RECORDS FOR THE EXERCISE Start Marker
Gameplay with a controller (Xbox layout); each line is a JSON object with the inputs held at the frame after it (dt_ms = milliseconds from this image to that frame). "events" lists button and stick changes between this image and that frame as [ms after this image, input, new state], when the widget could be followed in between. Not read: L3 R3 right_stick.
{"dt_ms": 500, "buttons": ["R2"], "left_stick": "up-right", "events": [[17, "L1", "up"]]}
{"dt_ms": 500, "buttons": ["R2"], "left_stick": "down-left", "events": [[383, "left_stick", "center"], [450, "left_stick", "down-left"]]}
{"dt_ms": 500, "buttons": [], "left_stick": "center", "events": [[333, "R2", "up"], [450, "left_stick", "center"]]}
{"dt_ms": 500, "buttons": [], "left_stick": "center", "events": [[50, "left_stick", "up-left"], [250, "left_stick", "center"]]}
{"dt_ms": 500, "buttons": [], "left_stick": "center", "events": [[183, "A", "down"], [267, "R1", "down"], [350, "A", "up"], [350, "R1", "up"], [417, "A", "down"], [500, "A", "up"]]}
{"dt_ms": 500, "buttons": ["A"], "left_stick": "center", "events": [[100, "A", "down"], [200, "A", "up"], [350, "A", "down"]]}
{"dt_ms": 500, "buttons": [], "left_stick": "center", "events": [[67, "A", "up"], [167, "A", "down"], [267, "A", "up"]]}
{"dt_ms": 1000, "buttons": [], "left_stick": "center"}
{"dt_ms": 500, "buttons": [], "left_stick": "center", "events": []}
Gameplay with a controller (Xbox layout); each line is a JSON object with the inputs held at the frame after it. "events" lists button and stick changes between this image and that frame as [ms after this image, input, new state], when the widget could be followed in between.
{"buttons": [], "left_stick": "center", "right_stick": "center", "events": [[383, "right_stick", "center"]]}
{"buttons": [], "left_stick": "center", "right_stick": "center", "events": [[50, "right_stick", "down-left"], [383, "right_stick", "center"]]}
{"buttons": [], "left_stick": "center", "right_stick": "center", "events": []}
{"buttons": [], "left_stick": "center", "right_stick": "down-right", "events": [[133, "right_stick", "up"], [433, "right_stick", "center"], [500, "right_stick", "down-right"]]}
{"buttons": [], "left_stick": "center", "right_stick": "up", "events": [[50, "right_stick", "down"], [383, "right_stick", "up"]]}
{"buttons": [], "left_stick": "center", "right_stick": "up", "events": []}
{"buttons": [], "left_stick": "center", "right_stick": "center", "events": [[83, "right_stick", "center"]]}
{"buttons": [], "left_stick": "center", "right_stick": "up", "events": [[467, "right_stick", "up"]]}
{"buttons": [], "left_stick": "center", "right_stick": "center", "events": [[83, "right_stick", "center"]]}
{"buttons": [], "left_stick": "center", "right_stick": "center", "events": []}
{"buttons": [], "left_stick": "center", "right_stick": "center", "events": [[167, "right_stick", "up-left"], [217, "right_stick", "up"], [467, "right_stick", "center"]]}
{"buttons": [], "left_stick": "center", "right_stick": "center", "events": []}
RECORDS FOR THE EXERCISE End Marker
** WHAT THE TASK REQUIRES **
The data above needs to be retyped in full, exactly as given.

** RESPONSE **
Gameplay with a controller (Xbox layout); each line is a JSON object with the inputs held at the frame after it (dt_ms = milliseconds from this image to that frame). "events" lists button and stick changes between this image and that frame as [ms after this image, input, new state], when the widget could be followed in between. Not read: L3 R3 right_stick.
{"dt_ms": 500, "buttons": ["R2"], "left_stick": "up-right", "events": [[17, "L1", "up"]]}
{"dt_ms": 500, "buttons": ["R2"], "left_stick": "down-left", "events": [[383, "left_stick", "center"], [450, "left_stick", "down-left"]]}
{"dt_ms": 500, "buttons": [], "left_stick": "center", "events": [[333, "R2", "up"], [450, "left_stick", "center"]]}
{"dt_ms": 500, "buttons": [], "left_stick": "center", "events": [[50, "left_stick", "up-left"], [250, "left_stick", "center"]]}
{"dt_ms": 500, "buttons": [], "left_stick": "center", "events": [[183, "A", "down"], [267, "R1", "down"], [350, "A", "up"], [350, "R1", "up"], [417, "A", "down"], [500, "A", "up"]]}
{"dt_ms": 500, "buttons": ["A"], "left_stick": "center", "events": [[100, "A", "down"], [200, "A", "up"], [350, "A", "down"]]}
{"dt_ms": 500, "buttons": [], "left_stick": "center", "events": [[67, "A", "up"], [167, "A", "down"], [267, "A", "up"]]}
{"dt_ms": 1000, "buttons": [], "left_stick": "center"}
{"dt_ms": 500, "buttons": [], "left_stick": "center", "events": []}
Gameplay with a controller (Xbox layout); each line is a JSON object with the inputs held at the frame after it. "events" lists button and stick changes between this image and that frame as [ms after this image, input, new state], when the widget could be followed in between.
{"buttons": [], "left_stick": "center", "right_stick": "center", "events": [[383, "right_stick", "center"]]}
{"buttons": [], "left_stick": "center", "right_stick": "center", "events": [[50, "right_stick", "down-left"], [383, "right_stick", "center"]]}
{"buttons": [], "left_stick": "center", "right_stick": "center", "events": []}
{"buttons": [], "left_stick": "center", "right_stick": "down-right", "events": [[133, "right_stick", "up"], [433, "right_stick", "center"], [500, "right_stick", "down-right"]]}
{"buttons": [], "left_stick": "center", "right_stick": "up", "events": [[50, "right_stick", "down"], [383, "right_stick", "up"]]}
{"buttons": [], "left_stick": "center", "right_stick": "up", "events": []}
{"buttons": [], "left_stick": "center", "right_stick": "center", "events": [[83, "right_stick", "center"]]}
{"buttons": [], "left_stick": "center", "right_stick": "up", "events": [[467, "right_stick", "up"]]}
{"buttons": [], "left_stick": "center", "right_stick": "center", "events": [[83, "right_stick", "center"]]}
{"buttons": [], "left_stick": "center", "right_stick": "center", "events": []}
{"buttons": [], "left_stick": "center", "right_stick": "center", "events": [[167, "right_stick", "up-left"], [217, "right_stick", "up"], [467, "right_stick", "center"]]}
{"buttons": [], "left_stick": "center", "right_stick": "center", "events": []}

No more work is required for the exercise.